Una plataforma de mercados predictivos acumula casi un millón de dólares en apuestas sobre la posibilidad de una pandemia de hantavirus en 2026, mientras las autoridades advierten sobre la seriedad del brote actual sin aún declarar una pandemia.

En Polymarket, una plataforma de mercados predictivos, se ha visto un fenómeno cada vez más cotidiano pero perturbador para muchos: casi un millón de dólares se han invertido en una apuesta sobre si el hantavirus podría convertirse en pandemia en 2026.

A las 14:00, hora del Este, esa cuestión era la más cotizada en la plataforma. Los usuarios compran y venden “shares” que ganan o pierden según cómo evolucione la realidad, y la cuota de cada resultado cambia con cada operación.

En la práctica, es como apostar a un resultado futuro de la vida real, pero con dinero real y con mercados que dan precios que funcionan como probabilidad implícita.

No es la primera vez que Polymarket atrae atención por apuestas sobre temas sensibles. En 2024 la plataforma ganó popularidad al abrir apuestas sobre elecciones y otros hechos de actualidad, y plataformas parecidas como Kalshi han seguido ese camino.

Sin embargo, el caso del hantavirus ha generado debate ético y social: ¿debería permitirse monetizar eventos de salud pública que implican sufrimiento humano?

Sobre el brote concreto que ha puesto al hantavirus en la conversación pública, las autoridades han informado que cinco personas están confirmadas como infectadas por el hantavirus, con tres sospechosas y, hasta el momento, tres fallecimientos.

Son casos vinculados a un incidente en un crucero, el MV Hondius, y algunas personas han tenido contacto con quienes viajaron a bordo. La Organización Mundial de la Salud (OMS) señala que se trata de un episodio serio, pero subraya que no hay evidencia de que esté naciendo una pandemia a partir de este brote.

La conversación en redes y entre analistas ha girado también hacia la psicología de estas apuestas.

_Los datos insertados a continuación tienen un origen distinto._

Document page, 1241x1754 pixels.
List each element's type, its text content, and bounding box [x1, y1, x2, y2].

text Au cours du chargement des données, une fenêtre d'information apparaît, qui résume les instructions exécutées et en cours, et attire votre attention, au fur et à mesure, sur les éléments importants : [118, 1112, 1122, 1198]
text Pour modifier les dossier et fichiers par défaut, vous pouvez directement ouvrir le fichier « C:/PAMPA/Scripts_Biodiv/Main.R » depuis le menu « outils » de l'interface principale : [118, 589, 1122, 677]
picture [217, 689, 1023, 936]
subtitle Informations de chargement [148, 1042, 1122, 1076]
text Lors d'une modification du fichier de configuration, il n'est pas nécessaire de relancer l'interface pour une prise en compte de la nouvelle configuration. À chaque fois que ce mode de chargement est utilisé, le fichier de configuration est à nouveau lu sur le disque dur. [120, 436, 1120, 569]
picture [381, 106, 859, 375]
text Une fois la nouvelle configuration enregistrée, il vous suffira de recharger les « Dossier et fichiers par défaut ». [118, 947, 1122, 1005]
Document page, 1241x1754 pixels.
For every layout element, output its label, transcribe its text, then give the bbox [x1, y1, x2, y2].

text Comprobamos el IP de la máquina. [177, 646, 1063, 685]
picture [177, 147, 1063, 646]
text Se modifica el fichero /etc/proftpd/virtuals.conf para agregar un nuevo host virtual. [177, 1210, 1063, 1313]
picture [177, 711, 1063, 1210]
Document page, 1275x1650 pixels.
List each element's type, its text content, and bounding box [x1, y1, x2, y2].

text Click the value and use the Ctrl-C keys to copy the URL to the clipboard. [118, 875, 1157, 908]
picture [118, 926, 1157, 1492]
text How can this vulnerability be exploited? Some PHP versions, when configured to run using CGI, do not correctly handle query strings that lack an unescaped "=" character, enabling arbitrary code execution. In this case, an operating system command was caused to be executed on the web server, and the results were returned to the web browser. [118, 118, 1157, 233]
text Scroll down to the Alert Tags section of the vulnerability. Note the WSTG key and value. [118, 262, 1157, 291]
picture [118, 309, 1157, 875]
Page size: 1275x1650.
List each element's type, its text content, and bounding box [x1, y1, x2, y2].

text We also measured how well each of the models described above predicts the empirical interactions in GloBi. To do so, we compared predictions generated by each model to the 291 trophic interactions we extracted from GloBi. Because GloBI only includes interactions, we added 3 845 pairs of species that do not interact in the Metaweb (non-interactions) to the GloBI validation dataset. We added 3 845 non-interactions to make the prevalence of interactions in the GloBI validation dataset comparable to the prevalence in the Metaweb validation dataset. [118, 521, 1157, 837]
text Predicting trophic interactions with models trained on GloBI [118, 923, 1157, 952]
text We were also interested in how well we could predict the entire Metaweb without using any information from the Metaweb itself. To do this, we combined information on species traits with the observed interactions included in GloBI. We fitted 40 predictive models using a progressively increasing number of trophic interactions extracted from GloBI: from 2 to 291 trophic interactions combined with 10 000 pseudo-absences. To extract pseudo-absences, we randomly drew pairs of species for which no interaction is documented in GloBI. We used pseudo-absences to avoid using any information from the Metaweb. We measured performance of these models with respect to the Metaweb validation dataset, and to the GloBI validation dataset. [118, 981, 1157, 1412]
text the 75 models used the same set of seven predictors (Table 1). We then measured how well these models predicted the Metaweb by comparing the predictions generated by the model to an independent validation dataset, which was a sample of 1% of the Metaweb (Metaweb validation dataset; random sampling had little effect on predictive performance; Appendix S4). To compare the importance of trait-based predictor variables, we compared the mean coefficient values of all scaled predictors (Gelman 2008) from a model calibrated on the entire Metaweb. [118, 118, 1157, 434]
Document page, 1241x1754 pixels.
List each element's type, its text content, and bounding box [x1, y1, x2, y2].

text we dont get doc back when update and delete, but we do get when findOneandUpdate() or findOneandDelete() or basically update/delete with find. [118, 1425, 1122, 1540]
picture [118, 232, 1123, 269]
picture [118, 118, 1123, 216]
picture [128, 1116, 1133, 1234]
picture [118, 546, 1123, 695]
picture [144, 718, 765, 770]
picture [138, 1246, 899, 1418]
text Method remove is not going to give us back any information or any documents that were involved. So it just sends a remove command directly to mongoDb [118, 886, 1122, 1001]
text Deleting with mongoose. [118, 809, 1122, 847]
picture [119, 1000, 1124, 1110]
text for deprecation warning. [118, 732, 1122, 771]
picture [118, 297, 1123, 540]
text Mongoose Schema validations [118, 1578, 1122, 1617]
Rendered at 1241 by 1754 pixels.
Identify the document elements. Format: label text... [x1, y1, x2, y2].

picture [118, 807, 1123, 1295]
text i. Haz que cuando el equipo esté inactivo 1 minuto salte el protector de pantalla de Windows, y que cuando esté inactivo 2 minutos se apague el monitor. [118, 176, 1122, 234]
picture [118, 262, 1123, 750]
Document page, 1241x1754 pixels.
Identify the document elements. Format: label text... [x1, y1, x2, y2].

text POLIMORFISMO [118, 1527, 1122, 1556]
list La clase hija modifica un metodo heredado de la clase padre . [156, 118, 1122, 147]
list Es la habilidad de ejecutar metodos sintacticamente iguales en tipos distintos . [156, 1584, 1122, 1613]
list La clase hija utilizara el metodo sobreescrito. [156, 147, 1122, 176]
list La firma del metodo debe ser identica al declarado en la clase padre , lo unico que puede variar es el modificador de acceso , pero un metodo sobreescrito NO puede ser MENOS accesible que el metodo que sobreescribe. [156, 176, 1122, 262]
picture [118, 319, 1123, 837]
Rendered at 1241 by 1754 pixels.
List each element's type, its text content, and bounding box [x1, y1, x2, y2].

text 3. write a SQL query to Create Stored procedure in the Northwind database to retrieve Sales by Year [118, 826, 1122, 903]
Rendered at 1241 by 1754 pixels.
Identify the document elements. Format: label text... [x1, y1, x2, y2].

Muchos observadores ven en ellas una manifestación de un momento de tensión económica y social: inflación, incertidumbre política y una sensación de que lo incierto se convierte en objeto de comerciabilidad.

Un sondeo reciente de Gallup muestra que una proporción importante de estadounidenses siente que su situación financiera ha empeorado en los últimos años, lo que algunos interpretan como un terreno fértil para apuestas sobre escenarios catastróficos.

Los críticos apuntan a la deshumanización de las noticias y a la posibilidad de que ver una tragedia como una apuesta pueda erosionar la empatía. En palabras de especialistas citados por los comentaristas, hay una distancia emocional que facilita apostar incluso sobre problemas de salud que afectan a personas reales.

No obstante, otros señalan que la gente puede apostar por motivos diversos: algunos buscan afinar su sentido de probabilidades, otros simplemente participan por el reto de predecir el comportamiento de mercados complejos.

En cualquier caso, la idea de convertir incertidumbres en apuestas monetarias es, para muchos, una muestra de cómo han cambiado las formas de interactuar con las noticias y los riesgos.

Por su parte, los analistas señalan que no existe una única motivación para apostar: algunas personas pueden anticipar que habrá un aumento de casos, mientras que otras quieren probar su capacidad de estimar probabilidades.

También señalan que, en general, estas plataformas no garantizan que el resultado de la apuesta tenga un impacto directo en la realidad; el valor de las cuotas depende de la oferta y la demanda de los usuarios y de las propias dinámicas del mercado.

El fenómeno no es abstracto: hace poco más de una década, mercados predictivos similares ganaron atención durante eventos extremos como la desaparición del submarino Titan en 2023, cuando la emoción pública se mezcló con operaciones de cálculo de probabilidades y narrativas mediáticas.

La repetición de este tipo de casos ha llevado a un debate más amplio sobre la regulación, la responsabilidad social y la capacidad de estas plataformas para gestionar riesgos sanitarios, económicos y humanos sin perder la noción de que detrás de cada detalle hay personas afectadas.

En resumen, lo que está pasando con Polymarket no es solo una curiosidad tecnológica: es una señal de cómo, en tiempos de incertidumbre, las personas intentan convertir lo desconocido en información operativa para decidir acciones.

Pero también abre una conversación necesaria sobre ética, empatía y el papel de los mercados en temas que afectan a la salud pública y a la vida cotidiana, más allá de las cifras y las probabilidades.